----- Raw data

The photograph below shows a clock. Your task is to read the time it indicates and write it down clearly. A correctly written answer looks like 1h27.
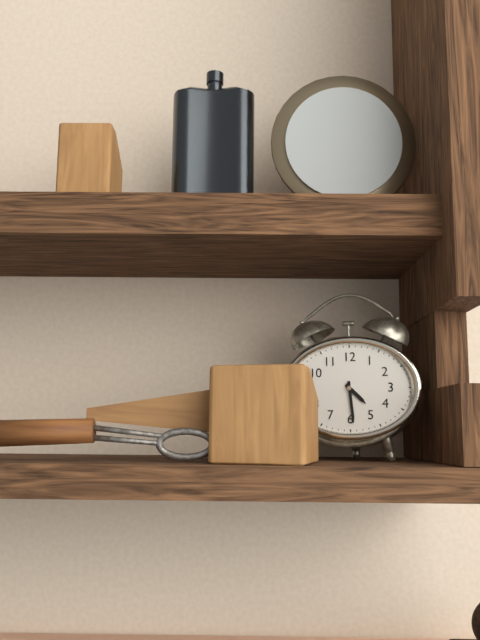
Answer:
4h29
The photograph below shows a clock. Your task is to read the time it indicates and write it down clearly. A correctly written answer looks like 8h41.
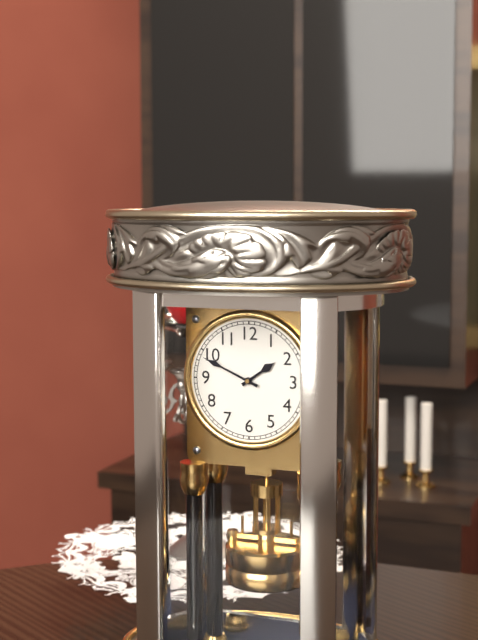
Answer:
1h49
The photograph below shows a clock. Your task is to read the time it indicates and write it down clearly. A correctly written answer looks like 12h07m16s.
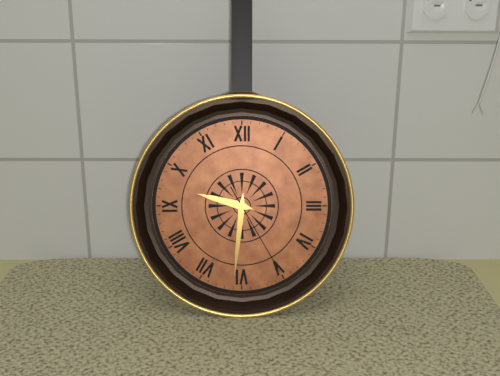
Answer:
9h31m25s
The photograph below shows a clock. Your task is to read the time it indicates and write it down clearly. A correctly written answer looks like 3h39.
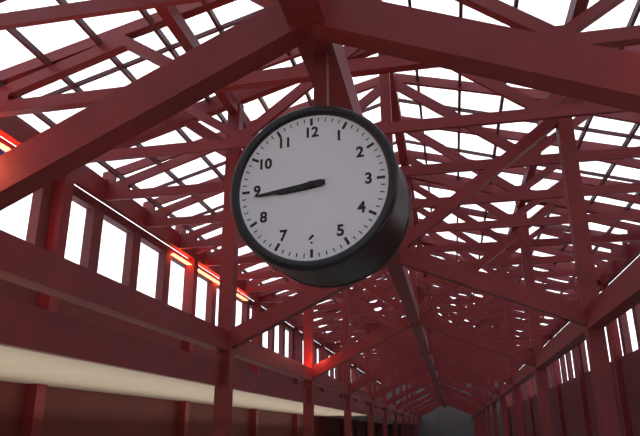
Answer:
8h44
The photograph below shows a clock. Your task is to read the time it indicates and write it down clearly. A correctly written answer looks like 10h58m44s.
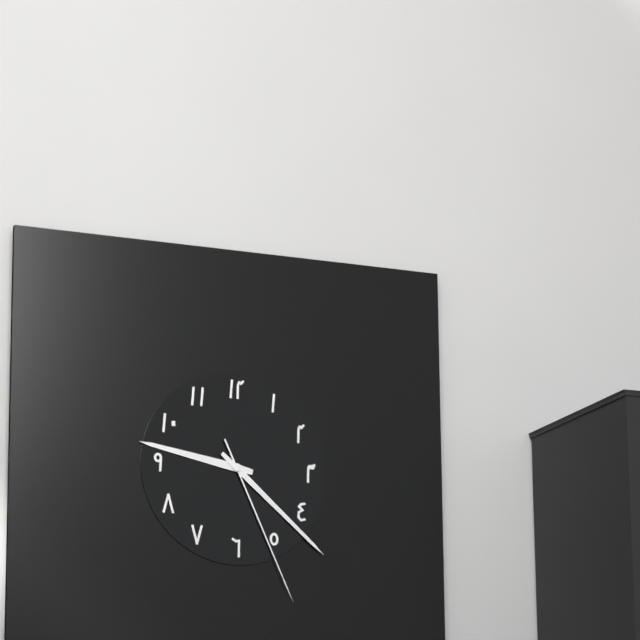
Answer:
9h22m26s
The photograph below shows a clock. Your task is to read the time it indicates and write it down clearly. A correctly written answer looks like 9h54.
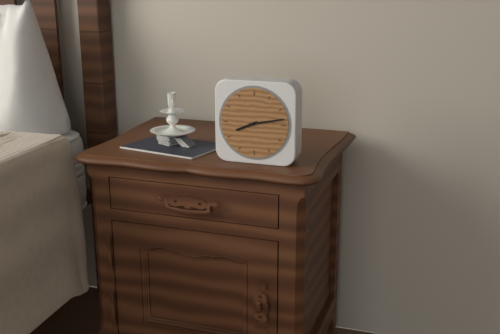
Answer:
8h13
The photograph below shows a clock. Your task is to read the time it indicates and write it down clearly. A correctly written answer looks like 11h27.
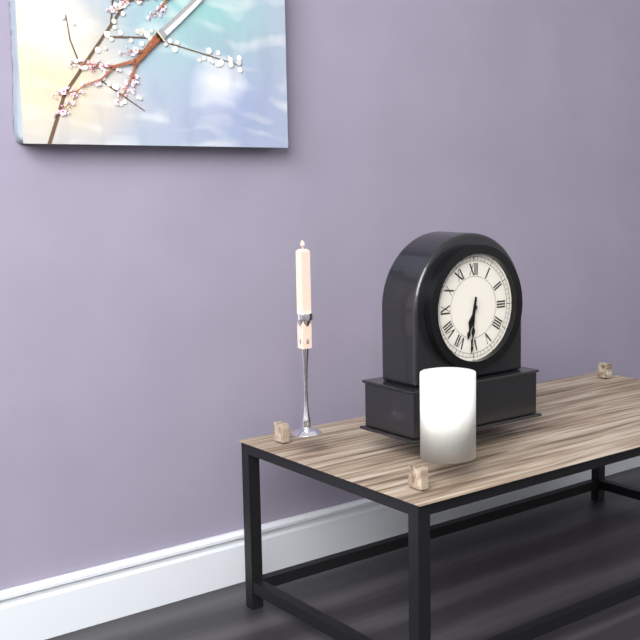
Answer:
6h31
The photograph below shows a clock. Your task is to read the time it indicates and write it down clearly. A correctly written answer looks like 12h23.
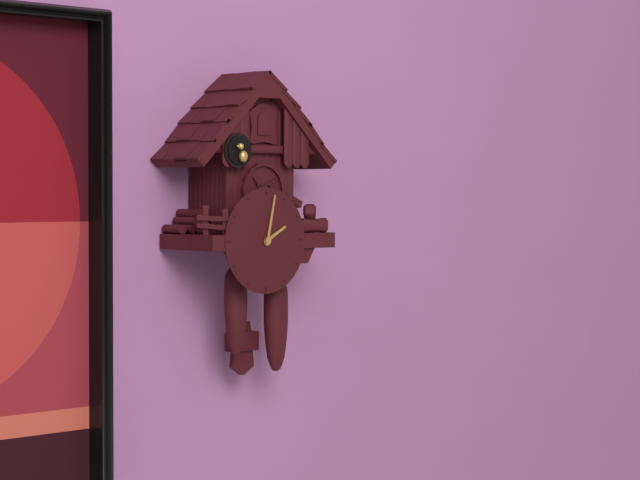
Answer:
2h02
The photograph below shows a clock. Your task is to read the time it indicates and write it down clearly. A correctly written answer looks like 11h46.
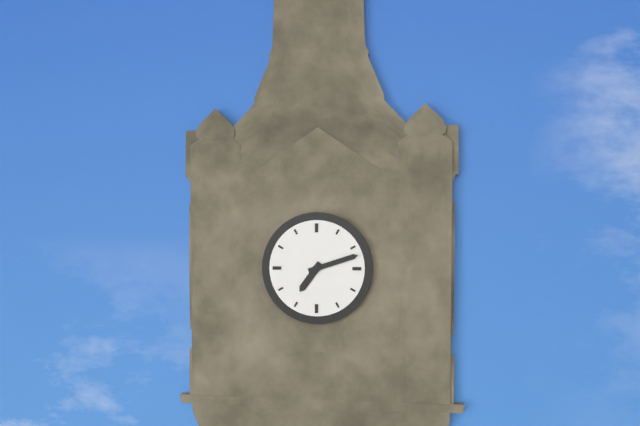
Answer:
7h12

----------

| Written problem |
Rewrite all of the material above, changing every "clock" to "watch" and keeping everything else the same. Leave the pictures out.

| Correct response |
The photograph below shows a watch. Your task is to read the time it indicates and write it down clearly. A correctly written answer looks like 1h27.
Answer:
4h29
The photograph below shows a watch. Your task is to read the time it indicates and write it down clearly. A correctly written answer looks like 8h41.
Answer:
1h49
The photograph below shows a watch. Your task is to read the time it indicates and write it down clearly. A correctly written answer looks like 12h07m16s.
Answer:
9h31m25s
The photograph below shows a watch. Your task is to read the time it indicates and write it down clearly. A correctly written answer looks like 3h39.
Answer:
8h44
The photograph below shows a watch. Your task is to read the time it indicates and write it down clearly. A correctly written answer looks like 10h58m44s.
Answer:
9h22m26s
The photograph below shows a watch. Your task is to read the time it indicates and write it down clearly. A correctly written answer looks like 9h54.
Answer:
8h13
The photograph below shows a watch. Your task is to read the time it indicates and write it down clearly. A correctly written answer looks like 11h27.
Answer:
6h31
The photograph below shows a watch. Your task is to read the time it indicates and write it down clearly. A correctly written answer looks like 12h23.
Answer:
2h02
The photograph below shows a watch. Your task is to read the time it indicates and write it down clearly. A correctly written answer looks like 11h46.
Answer:
7h12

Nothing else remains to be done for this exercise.